## PAGE EXCERPT
____

In subfamily reconstruction, one challenge is the accurate determination of subfamilies (Han et al. 2005; Konkel et al. 2010). A diagnostic mutation is the result of a source element accumulating a non-debilitating mutation – most commonly a SNP, but deletions and insertions are also possible – and consequently transmitting the mutation to future offspring elements. Other mutations are acquired randomly post insertion and/or (less commonly) during replication or TPRT. Distinguishing diagnostic from random mutations is particularly difficult for older elements with a higher chance of accumulated substitutions. This is particularly true for CpG sites because these sites generally mutate at a faster rate (Bird 1980; Nachman and Crowell 2000; Kong et al. 2012). CpG sites within Alu elements accumulate mutations about six times faster compared to non-CpG substitutions (Xing et al. 2004). At the same time, younger subfamilies tend to have accumulated more diagnostic mutations. Thus, a minimum number of elements per subfamily, and more than one independent substitution, are commonly required for subfamily classification (Price et al. 2004; Han et al. 2007). However, these mutations occur in a sequential manner. Consequently, this approach may result in a simplified subfamily structure with the absence of some intermediate subfamilies. In addition, the youngest subfamilies may not be identified, and the average age of subfamilies is skewed toward more ancient propagation. To engage these challenges, Coseg uses a multistep approach where, in downstream analyses, single substitutions and intermediates between subfamilies are allowed under certain circumstances (Smit 2008-2015).
Bird AP. 1980. DNA methylation and the frequency of CpG in animal DNA. Nucleic Acids Res 8: 1499-1504.
Han K, Konkel MK, Xing J, Wang H, Lee J, Meyer TJ, Huang CT, Sandifer E, Hebert K, Barnes EW et al. 2007. Mobile DNA in Old World monkeys: a glimpse through the rhesus macaque genome. Science 316: 238-240.
Han K, Xing J, Wang H, Hedges DJ, Garber RK, Cordaux R, Batzer MA. 2005. Under the genomic radar: The Stealth model of Alu amplification. Genome Res 15: 655-664.
Kong A, Frigge ML, Masson G, Besenbacher S, Sulem P, Magnusson G, Gudjonsson SA, Sigurdsson A, Jonasdottir A, Jonasdottir A et al. 2012. Rate of de novo mutations and the importance of father's age to disease risk. Nature 488: 471-475.
Konkel MK, Walker JA, Batzer MA. 2010. LINEs and SINEs of primate evolution. Evol Anthropol 19: 236-249.
Nachman MW, Crowell SL. 2000. Estimate of the mutation rate per nucleotide in humans. Genetics 156: 297-304.
Price AL, Eskin E, Pevzner PA. 2004. Whole-genome analysis of Alu repeat elements reveals complex evolutionary history. Genome Res 14: 2245-2252.
Smit A, Hubley, R. . 2008-2015. RepeatModeler Open-1.0.
Xing J, Hedges DJ, Han K, Wang H, Cordaux R, Batzer MA. 2004. Alu element mutation spectra: molecular clocks and the effect of DNA methylation. J Mol Biol 344: 675-682.

____

## Extracted data entries
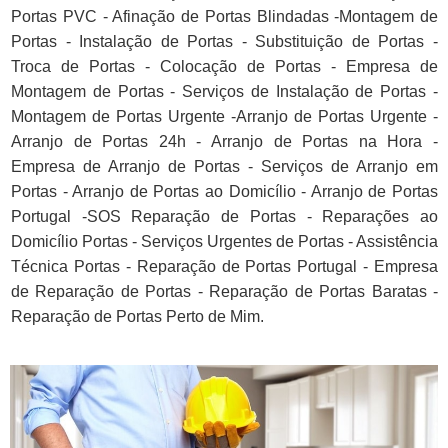
Portas PVC - Afinação de Portas Blindadas -Montagem de
Portas - Instalação de Portas - Substituição de Portas -
Troca de Portas - Colocação de Portas - Empresa de
Montagem de Portas - Serviços de Instalação de Portas -
Montagem de Portas Urgente -Arranjo de Portas Urgente -
Arranjo de Portas 24h - Arranjo de Portas na Hora -
Empresa de Arranjo de Portas - Serviços de Arranjo em
Portas - Arranjo de Portas ao Domicílio - Arranjo de Portas
Portugal -SOS Reparação de Portas - Reparações ao
Domicílio Portas - Serviços Urgentes de Portas - Assistência
Técnica Portas - Reparação de Portas Portugal - Empresa
de Reparação de Portas - Reparação de Portas Baratas -
Reparação de Portas Perto de Mim.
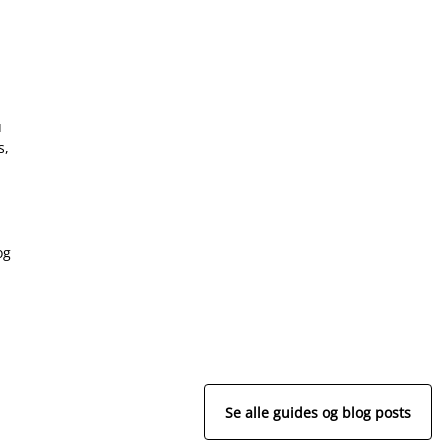
u
s,
og
Se alle guides og blog posts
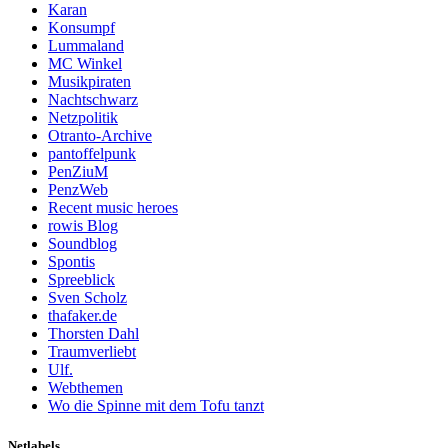
Karan
Konsumpf
Lummaland
MC Winkel
Musikpiraten
Nachtschwarz
Netzpolitik
Otranto-Archive
pantoffelpunk
PenZiuM
PenzWeb
Recent music heroes
rowis Blog
Soundblog
Spontis
Spreeblick
Sven Scholz
thafaker.de
Thorsten Dahl
Traumverliebt
Ulf.
Webthemen
Wo die Spinne mit dem Tofu tanzt
Netlabels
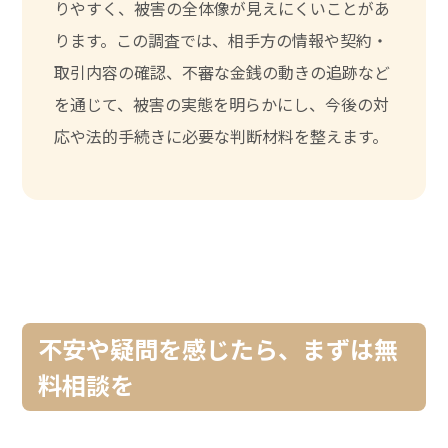
りやすく、被害の全体像が見えにくいことがあ
ります。この調査では、相手方の情報や契約・
取引内容の確認、不審な金銭の動きの追跡など
を通じて、被害の実態を明らかにし、今後の対
応や法的手続きに必要な判断材料を整えます。
不安や疑問を感じたら、まずは無
料相談を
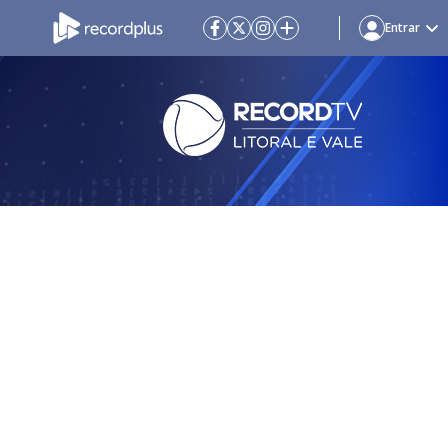
Entrar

____

## TASKS FOR THIS EXERCISE
- 1) Quote the passage on subfamily reconstruction word for word, starting with "Bird AP. 1980." and going on through "Res 15: 655-664.".
- 2) According to the passage on subfamily reconstruction, how much faster do CpG sites within Alu elements accumulate mutations than non-CpG substitutions?

## ANSWERS TO EACH TASK
- 1)
Bird AP. 1980. DNA methylation and the frequency of CpG in animal DNA. Nucleic Acids Res 8: 1499-1504.
Han K, Konkel MK, Xing J, Wang H, Lee J, Meyer TJ, Huang CT, Sandifer E, Hebert K, Barnes EW et al. 2007. Mobile DNA in Old World monkeys: a glimpse through the rhesus macaque genome. Science 316: 238-240.
Han K, Xing J, Wang H, Hedges DJ, Garber RK, Cordaux R, Batzer MA. 2005. Under the genomic radar: The Stealth model of Alu amplification. Genome Res 15: 655-664.

- 2) About six times faster.